1) Take your Resume and Letter of Intent and submit them to the appropriate provider application address.
2) Write down the date you submitted your application in an application log spreadsheet.
3) One week later (5-8 business days), call the application office to confirm submission. Make sure to add the name of the representative and date you called to your application log.
4) Ask about next steps and expected followup time.
Be Prepared to Re-Apply
Insurance panels are often “full”. Appeal and reapply! Create a templated appeal letter ready for this exact reason, rehashing the differentiating factors in your letter of intent.
The panel says they are not accepting new providers at this time.
Many panels will have an abundance of ‘average’ providers. Do not take this seriously! Make sure your application is read thoroughly by asking a representative. Explain you provide differentiating skills, availability, and location. Call call call! Ask to speak to a manager to plead your case. Ask where to write in an appeal letter. Don’t give up!
No, really, they are full!
So be it, but their capacity changes quarterly. Make sure to apply every three months. Use your application log and a calendar reminder and apply again. Between applications, update your resume and cover letter.
What will a panel ask when I apply?
As we’ve mentioned before, panels are incentivized to bring on providers serving unpopular hours, under-represented locations, and cultural minorities. They will also ask about your modalities of service and theoretical orientation.
Because insurance companies only want to serve clients for as short of a time as possible, it is good to have skills in short term modalities like CBT and crisis intervention. Likewise, panels will ask about the number of your clients who visit you for an array of visits, from 5 to 10 to 20 plus sessions. They want to get clients “fixed” as soon as possible and hope to see your services end within 20 sessions, often sooner. This is simply a reality of the insurance business so take it as a given and act accordingly!
They’ll want to ask about your license, credentials, and any complaints. Have a set of references with contact information available upon request.
Can I practice from a home office?
This can be a limiting factor in getting accepted to a panel and is not recommended.

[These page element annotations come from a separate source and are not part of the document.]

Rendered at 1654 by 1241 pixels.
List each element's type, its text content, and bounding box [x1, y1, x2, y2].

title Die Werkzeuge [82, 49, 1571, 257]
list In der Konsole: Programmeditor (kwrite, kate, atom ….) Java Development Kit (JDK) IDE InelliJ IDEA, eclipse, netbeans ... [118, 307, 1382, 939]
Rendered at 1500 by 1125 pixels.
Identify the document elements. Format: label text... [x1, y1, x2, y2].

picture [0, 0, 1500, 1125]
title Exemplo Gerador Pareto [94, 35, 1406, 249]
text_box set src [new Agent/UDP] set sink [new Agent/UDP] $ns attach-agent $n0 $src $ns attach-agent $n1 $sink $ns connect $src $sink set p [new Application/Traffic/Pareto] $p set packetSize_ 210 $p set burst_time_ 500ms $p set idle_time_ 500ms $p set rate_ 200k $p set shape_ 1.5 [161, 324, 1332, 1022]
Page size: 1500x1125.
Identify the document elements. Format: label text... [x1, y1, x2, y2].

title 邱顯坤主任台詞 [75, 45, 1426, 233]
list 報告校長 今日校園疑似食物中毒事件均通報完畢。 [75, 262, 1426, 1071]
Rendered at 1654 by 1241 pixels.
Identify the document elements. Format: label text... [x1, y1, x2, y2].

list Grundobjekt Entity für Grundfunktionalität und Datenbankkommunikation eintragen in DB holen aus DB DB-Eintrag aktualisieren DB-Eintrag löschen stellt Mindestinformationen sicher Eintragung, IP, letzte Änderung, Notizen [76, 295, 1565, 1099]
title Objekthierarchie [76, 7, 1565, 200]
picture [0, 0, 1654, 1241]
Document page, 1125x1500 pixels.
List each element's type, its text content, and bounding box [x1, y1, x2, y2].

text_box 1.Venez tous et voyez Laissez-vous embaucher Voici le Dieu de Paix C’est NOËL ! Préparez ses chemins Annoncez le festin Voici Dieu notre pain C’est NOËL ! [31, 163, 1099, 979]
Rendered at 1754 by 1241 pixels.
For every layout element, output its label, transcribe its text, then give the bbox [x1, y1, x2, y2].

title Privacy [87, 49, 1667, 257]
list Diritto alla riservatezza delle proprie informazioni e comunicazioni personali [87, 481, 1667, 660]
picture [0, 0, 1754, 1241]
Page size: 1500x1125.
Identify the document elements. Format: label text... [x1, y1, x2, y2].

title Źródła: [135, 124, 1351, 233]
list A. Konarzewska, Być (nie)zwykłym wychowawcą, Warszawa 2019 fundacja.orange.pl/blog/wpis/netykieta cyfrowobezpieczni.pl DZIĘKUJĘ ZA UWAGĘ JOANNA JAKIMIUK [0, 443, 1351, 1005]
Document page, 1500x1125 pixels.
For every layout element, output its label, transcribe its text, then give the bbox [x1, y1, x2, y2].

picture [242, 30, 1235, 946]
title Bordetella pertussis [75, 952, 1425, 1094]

How many hours should I spend on each panel application?
Up to 10 hours on average to prepare all your material. Treat panel applications like a job application because that is exactly what it is! Take it seriously, dedicate time and resources to your application, and always peer-review and ask for feedback. Put in the effort as it’s required! If you want help, we offer extremely competitive credentialing prices.
I’m an intern or not licensed, can I be accepted?
Almost 100% no, but you can contact an insurance company to try to authorize reimbursement for claims handling one of their clients. This is difficult.